After that, it’s cooking time. Aficionados will disagree on the term ‘barbecuing’ as we know it. For us, a BBQ is placing meats on direct and controlled heat (a high flame would burn everything), high temperatures and not taking long hours. In the United States, for example, barbecuing is the art of slow cooking on low indirect heat and involving wood smoke. For them, we don’t barbecue, we grill.


Slow cooking leads the meat to that state of ‘fall-apart tender’, and textural sensations of succulence. To get that constant flame, I like a mix of ‘red wood’ (injam tal-ahmar) or apple wood with charcoal, which I find gives me the best of both worlds. I definitely prefer this way rather than a gas BBQ (though, admittedly, a gas BBQ is less of a hassle).


Then, there are the sauces. There’s nothing quite like a rack of ribs, with moist meat and dripping tasty barbecue sauce. Getting those ribs cooked properly with a nice coating of sauce that flavours the meat beautifully, requires patience and strategy.


BBQ Sauces contain sugar, so do not start splashing the sauce too early. Those sugars will burn and give your ribs a bad taste. Do not leave it too late either. Coating your ribs and chicken too late will not give your food the chance to absorb the delicious flavours of the sauce during the cooking time when the ability of the meat to soak flavours is at its peak. I personally like to apply a sauce about 15-10 from when I think the food will be done. For ribs, even 20-30 minutes before should be fine.

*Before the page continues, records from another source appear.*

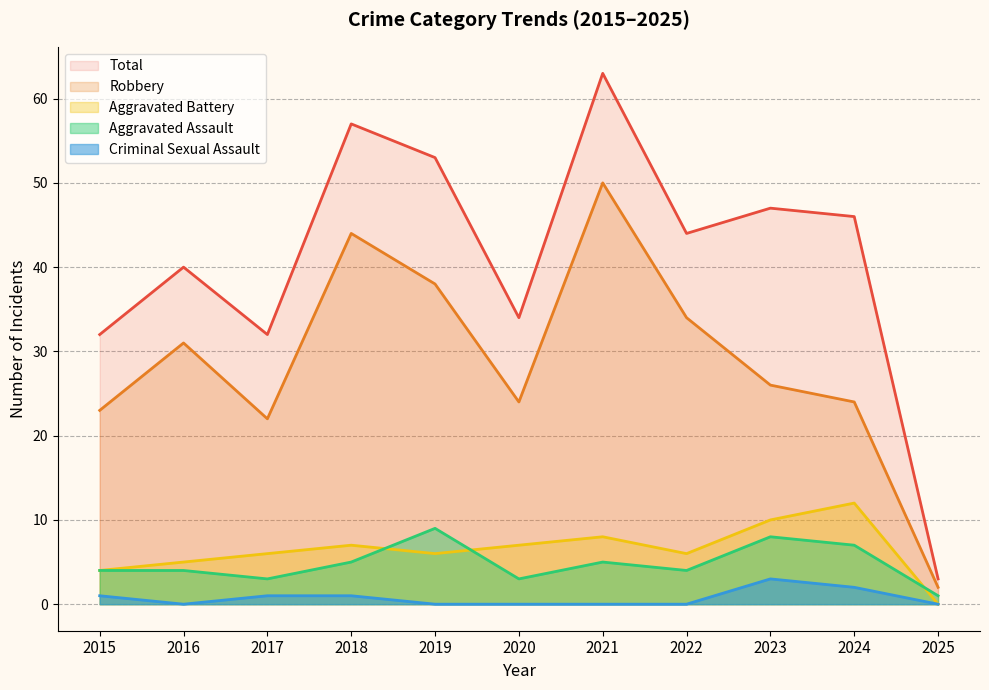

Where is the first local maximum for Aggravated Battery?

2018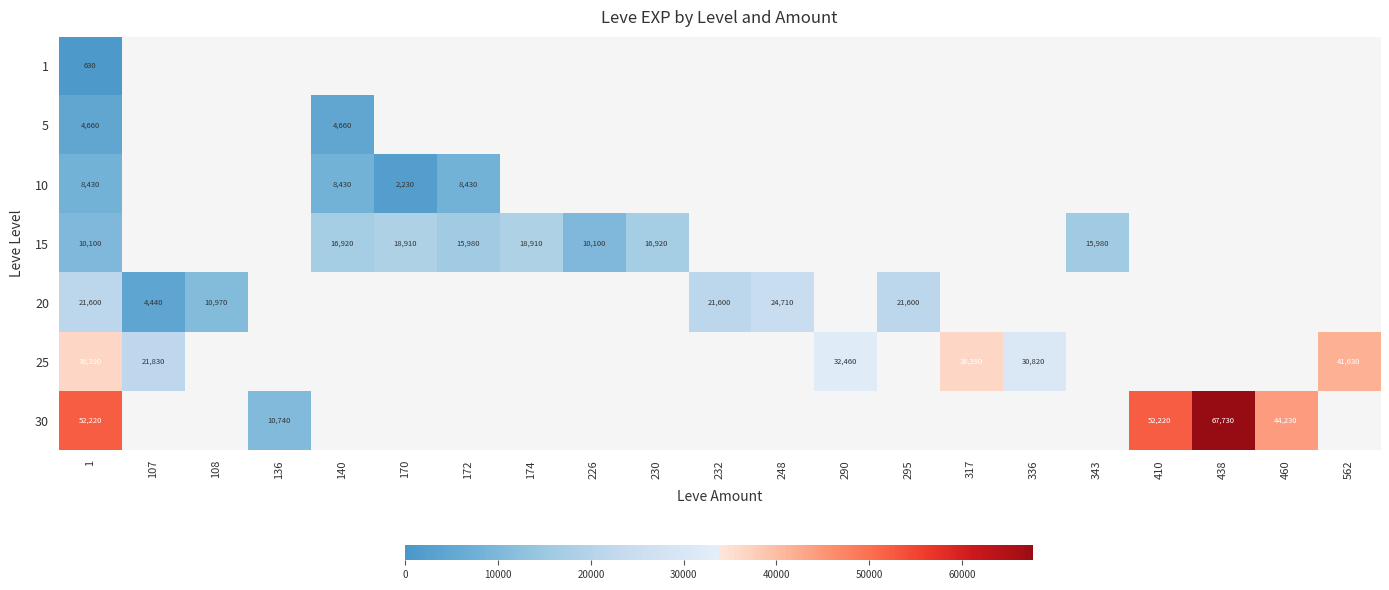

What is the total value across all series at 460?

44230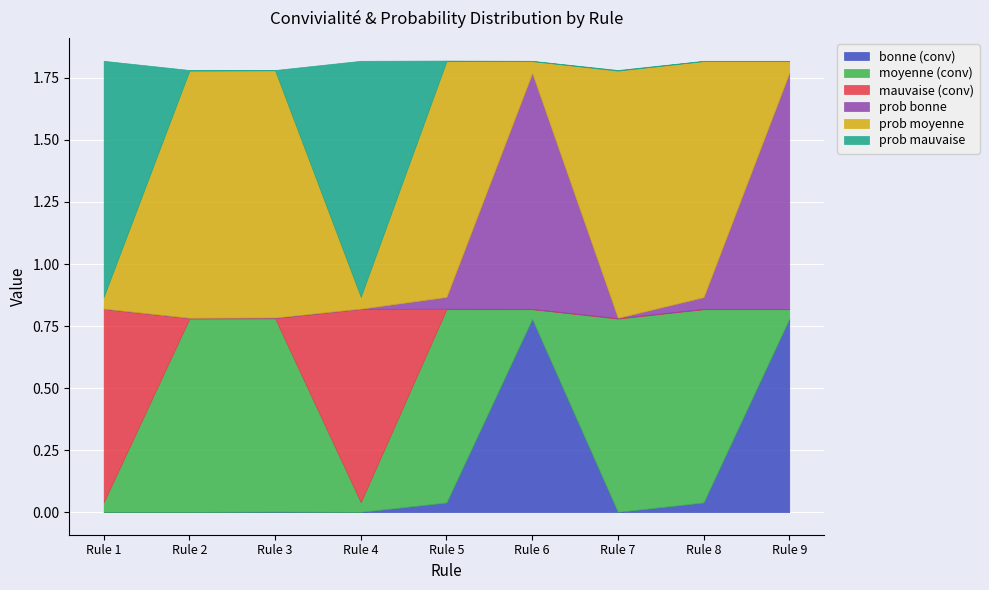

Is it true that bonne (conv) equals 0.0 at Rule 2?

True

There is a multitude of BBQ sauces to choose from. What did we think of the Santa Maria range? We were fortunate enough to get to try the four types of Santa Maria BBQ sauces, the original, roasted garlic, bourbon whiskey, and smoky hickory.

The Santa Maria smoky hickory had an earthy, smoky flavour with a touch of sweetness which we thought was very enjoyable. My favourite is the Whisky sauce, which has all the greatness of the classical BBQ sauce but with a not-insignificant kick from the whisky flavour.


A bit more spicy was the Santa Maria Roasted Garlic sauce, and also tangy. We found it went really well with the chicken pieces. Of course, there is also the Santa Maria Classical BBQ sauce, and here there are no flavours other than a straight-up, BBQ sauce with a little tang and sweetness and just enough smokiness.


We chose not only ribs but also chicken thighs, drumsticks, and breasts. We prepared a few hours beforehand and marinated the chicken in the Santa Maria Marinade for Chicken. The result after cooking was a pleasant-tasting marinade, which reminded us of a traditional whole-grilled chicken. The marinade is perfect for both chicken pieces or else a whole chicken.